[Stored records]
——

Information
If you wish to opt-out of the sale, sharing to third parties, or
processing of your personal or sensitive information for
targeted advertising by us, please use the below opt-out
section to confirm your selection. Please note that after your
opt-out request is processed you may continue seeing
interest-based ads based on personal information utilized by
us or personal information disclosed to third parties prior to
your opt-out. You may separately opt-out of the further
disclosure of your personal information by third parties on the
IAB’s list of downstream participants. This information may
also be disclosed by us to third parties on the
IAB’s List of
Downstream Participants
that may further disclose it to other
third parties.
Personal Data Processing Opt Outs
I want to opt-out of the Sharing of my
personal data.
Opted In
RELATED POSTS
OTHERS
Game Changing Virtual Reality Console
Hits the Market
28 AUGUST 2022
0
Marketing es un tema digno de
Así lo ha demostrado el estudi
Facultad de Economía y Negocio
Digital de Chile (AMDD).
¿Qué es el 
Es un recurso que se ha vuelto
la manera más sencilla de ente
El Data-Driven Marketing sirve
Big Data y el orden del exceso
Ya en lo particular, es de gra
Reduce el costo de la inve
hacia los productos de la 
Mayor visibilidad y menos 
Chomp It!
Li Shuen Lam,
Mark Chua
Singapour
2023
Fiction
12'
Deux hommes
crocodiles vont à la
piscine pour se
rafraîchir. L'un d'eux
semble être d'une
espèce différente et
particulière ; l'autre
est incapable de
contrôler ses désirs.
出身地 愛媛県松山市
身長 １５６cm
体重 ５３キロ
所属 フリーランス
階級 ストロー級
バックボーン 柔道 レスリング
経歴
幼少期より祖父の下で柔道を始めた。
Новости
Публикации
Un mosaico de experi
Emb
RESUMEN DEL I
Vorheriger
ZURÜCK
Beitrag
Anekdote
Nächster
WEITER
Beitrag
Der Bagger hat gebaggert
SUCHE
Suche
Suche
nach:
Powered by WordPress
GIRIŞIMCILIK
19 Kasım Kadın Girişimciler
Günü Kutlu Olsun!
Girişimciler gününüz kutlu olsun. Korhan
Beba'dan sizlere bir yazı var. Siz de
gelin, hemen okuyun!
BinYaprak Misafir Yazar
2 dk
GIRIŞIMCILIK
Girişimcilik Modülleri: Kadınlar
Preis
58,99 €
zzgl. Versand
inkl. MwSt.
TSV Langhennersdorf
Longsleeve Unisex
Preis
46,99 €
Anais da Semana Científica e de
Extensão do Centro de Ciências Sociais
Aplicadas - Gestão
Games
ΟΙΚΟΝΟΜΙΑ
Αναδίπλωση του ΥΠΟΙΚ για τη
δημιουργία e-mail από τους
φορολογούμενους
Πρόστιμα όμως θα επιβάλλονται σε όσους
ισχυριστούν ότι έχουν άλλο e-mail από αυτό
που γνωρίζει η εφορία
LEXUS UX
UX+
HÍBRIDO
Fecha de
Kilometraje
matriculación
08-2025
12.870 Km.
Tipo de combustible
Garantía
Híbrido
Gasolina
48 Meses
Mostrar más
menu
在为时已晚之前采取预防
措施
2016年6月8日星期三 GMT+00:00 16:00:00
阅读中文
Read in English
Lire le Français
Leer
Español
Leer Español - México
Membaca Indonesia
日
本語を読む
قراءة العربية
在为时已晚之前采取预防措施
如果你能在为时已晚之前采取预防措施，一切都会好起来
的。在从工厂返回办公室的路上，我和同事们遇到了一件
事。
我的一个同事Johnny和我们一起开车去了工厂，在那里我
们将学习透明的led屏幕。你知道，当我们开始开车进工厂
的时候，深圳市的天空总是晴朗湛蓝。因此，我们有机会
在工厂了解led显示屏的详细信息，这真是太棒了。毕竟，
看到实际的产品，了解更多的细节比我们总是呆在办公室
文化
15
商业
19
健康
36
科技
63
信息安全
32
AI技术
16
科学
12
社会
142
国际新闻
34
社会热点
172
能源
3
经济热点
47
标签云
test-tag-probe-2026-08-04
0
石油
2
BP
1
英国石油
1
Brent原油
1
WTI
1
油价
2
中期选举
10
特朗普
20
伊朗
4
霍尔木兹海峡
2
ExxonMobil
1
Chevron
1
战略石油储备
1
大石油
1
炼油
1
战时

——

Only the lines above from the one with "disclosure of your" up to and including the one with "third parties." should be repeated, exactly as written.

Exercise output.
disclosure of your personal information by third parties on the
IAB’s list of downstream participants. This information may
also be disclosed by us to third parties on the
IAB’s List of
Downstream Participants
that may further disclose it to other
third parties.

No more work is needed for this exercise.